Zwei Meldungen bestimmten heute, Mittwoch, die Schlagzeilen der italienischen Innenpolitik. Meldung Nummer eins: In den Meinungsumfragen schwächelt Matteo Salvini. Seine Lega liegt laut dem Institut Ixè unter 30 Prozent. Tendenz abnehmend.
Meldung Nummer zwei: Der italienische Senat hat die Immunität von Salvini aufgehoben. Damit ist der Weg für einen Gerichtsprozess gegen den rechtspopulistischen Ex-Innenminister frei.
Es geht um einen Fall im vergangenen Sommer. Salvini hatte es dem Rettungsschiff „Gregoretti“ drei Tage lang nicht erlaubt, einen italienischen Hafen anzulaufen. Das Schiff der italienischen Küstenwache hatte 131 teils kranke Migranten an Bord. Salvini hatte alle Häfen für Mittelmeer-Flüchtlinge schliessen lassen. Innert kurzer Zeit stiegen seine Zustimmungswerte von 17 auf bis zu 38 Prozent. Seine harte Politik gegenüber Flüchtlingen zahlte sich aus und trug wesentlich zu seiner Popularitätssteigerung bei.
Ein Gericht im sizilianischen Catania hatte ihn anschliessend des „Amtsmissbrauchs“ und der „Freiheitsberaubung“ bezichtigt. Die Mehrheit der Senatoren stimmte nun am Mittwoch für die Aufhebung der Immunität. Die Lega-Vertreter hatten den Saal vor der Abstimmung verlassen.
Sollte ein Gericht Salvini für schuldig befinden, drohen ihm eine Freiheitsstrafe von sechs Monaten bis zu 15 Jahren. Zudem könnten die Richter ihm verbieten, acht Jahre lang ein politisches Amt auszuüben.
Salvini reagiert auf seine Weise. Er habe „ein ruhiges Gewissen“, er stehe „erhobenen Hauptes“ da. „Ich habe für mein Volk gekämpft“, sagt er immer wieder. „Im Senatssaal rief er heute aus: „Die Verteidigung des Vaterlandes ist eine heilige Pflicht. Ich habe mein Vaterland verteidigt.“
Dann setzte er zu einer pathetischen Wahlkampfrede an. Der Richter solle entscheiden, ob er „ein gefährlicher Krimineller“ sei. „Jetzt ist der König nackt. Die Regierung kann einige Monate oder Wochen weiterregieren, doch in der Demokratie entscheidet das Volk.“ „Seit sechs Monaten seid ihr (Parlamentarier der Regierungsparteien) gelähmt und streitet über alles, ausser über den bösen Salvini.“ Und wieder: „Die Grenzen zu verteidigen, ist meine Pflicht.“
Salvini vor Gericht: Seine Gegner jubeln vorerst einmal. Doch vielleicht jubeln sie zu früh, denn jetzt kann er sich als Märtyrer produzieren – jetzt erst recht.

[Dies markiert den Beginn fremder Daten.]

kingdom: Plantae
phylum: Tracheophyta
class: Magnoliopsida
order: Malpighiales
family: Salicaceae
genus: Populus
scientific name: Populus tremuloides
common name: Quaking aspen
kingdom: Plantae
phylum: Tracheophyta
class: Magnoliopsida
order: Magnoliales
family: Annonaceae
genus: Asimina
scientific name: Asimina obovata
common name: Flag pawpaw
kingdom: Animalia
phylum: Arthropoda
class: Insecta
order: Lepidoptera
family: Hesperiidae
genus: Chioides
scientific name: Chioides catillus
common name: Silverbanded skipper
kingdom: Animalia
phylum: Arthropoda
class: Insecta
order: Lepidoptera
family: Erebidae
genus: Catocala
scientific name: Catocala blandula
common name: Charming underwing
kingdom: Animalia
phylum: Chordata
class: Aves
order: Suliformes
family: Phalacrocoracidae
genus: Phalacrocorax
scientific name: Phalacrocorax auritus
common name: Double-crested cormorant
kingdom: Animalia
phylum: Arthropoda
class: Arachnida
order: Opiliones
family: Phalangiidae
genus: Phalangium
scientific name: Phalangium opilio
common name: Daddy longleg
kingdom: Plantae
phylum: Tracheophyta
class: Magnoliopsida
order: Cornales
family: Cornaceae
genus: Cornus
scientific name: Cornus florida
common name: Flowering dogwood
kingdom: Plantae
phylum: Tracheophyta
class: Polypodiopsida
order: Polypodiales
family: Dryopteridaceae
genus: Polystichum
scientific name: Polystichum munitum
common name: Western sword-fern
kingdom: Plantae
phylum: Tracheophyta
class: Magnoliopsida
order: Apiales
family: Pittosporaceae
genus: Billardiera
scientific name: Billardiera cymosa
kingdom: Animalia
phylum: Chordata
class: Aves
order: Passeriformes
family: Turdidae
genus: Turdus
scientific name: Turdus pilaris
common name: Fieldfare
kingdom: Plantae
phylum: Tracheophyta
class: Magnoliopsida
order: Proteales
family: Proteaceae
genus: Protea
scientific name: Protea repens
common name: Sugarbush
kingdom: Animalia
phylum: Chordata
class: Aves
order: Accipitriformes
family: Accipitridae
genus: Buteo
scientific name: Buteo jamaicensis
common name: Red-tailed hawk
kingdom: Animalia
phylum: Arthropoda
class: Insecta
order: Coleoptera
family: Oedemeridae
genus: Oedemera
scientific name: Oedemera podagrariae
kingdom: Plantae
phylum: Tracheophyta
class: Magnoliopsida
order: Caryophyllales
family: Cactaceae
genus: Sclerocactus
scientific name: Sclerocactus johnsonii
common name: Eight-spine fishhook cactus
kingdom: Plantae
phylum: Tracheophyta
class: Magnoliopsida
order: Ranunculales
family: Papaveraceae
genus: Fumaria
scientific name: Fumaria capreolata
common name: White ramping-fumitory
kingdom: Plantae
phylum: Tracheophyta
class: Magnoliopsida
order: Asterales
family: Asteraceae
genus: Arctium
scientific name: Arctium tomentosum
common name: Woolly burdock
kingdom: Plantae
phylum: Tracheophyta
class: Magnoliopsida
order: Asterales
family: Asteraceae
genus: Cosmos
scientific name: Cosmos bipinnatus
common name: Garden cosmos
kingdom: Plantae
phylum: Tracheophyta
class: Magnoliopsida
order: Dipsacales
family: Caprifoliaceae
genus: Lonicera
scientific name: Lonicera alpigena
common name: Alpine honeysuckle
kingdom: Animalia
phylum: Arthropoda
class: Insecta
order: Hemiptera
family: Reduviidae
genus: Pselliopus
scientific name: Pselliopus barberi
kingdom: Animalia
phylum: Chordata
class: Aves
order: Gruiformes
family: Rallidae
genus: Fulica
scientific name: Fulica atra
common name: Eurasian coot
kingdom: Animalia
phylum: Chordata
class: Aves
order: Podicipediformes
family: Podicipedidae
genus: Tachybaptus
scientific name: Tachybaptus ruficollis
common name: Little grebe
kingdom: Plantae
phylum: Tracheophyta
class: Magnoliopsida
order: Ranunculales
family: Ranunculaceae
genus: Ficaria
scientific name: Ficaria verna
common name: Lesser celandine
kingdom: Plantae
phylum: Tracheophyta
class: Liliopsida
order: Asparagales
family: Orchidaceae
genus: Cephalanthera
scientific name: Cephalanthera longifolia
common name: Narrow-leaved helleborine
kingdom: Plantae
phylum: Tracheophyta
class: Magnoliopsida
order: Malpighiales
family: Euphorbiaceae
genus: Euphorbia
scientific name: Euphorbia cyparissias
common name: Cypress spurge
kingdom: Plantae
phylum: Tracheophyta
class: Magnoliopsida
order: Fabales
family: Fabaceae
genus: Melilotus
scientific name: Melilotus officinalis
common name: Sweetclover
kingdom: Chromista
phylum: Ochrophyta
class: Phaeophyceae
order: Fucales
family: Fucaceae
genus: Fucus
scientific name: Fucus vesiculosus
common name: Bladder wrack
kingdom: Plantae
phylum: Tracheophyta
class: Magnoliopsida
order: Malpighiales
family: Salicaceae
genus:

Er wird im und ausserhalb des Gerichtssaals keine Gelegenheit auslassen, seinen „Kampf für die Ehre Italiens“ zu unterstreichen, – „Italien, dieses wunderbare Land, das ich schützen will“. Das Verfahren wird lange dauern. In Italien dauern solche Prozesse oft Jahre. Es wird ein Hin und Her geben, ein juristisches Hick-Hack. Der Lega-Chef wird nicht müde werden, seine „Liebe zu seinem Volk“ ins Land hinauszuposaunen – sein Volk, und die italienische Kultur, die „er vor ausländischer Infiltration“ schützen will.
Keiner kann Salvini in Sachen Populismus das Wasser reichen. Er wird sich als Verfolgter geben, wie es sich für einen richtigen Populisten gehört. Er wird von einem politischen Komplott seiner Gegner sprechen. Und immer wird er im Scheinwerferlicht stehen.
Salvini hatte schnell gewittert (und getwittert), welche Bühne ihm ein Prozess bieten wird. Das Gerichtsverfahren könnte seiner lahmende Popularität wieder Auftrieb geben.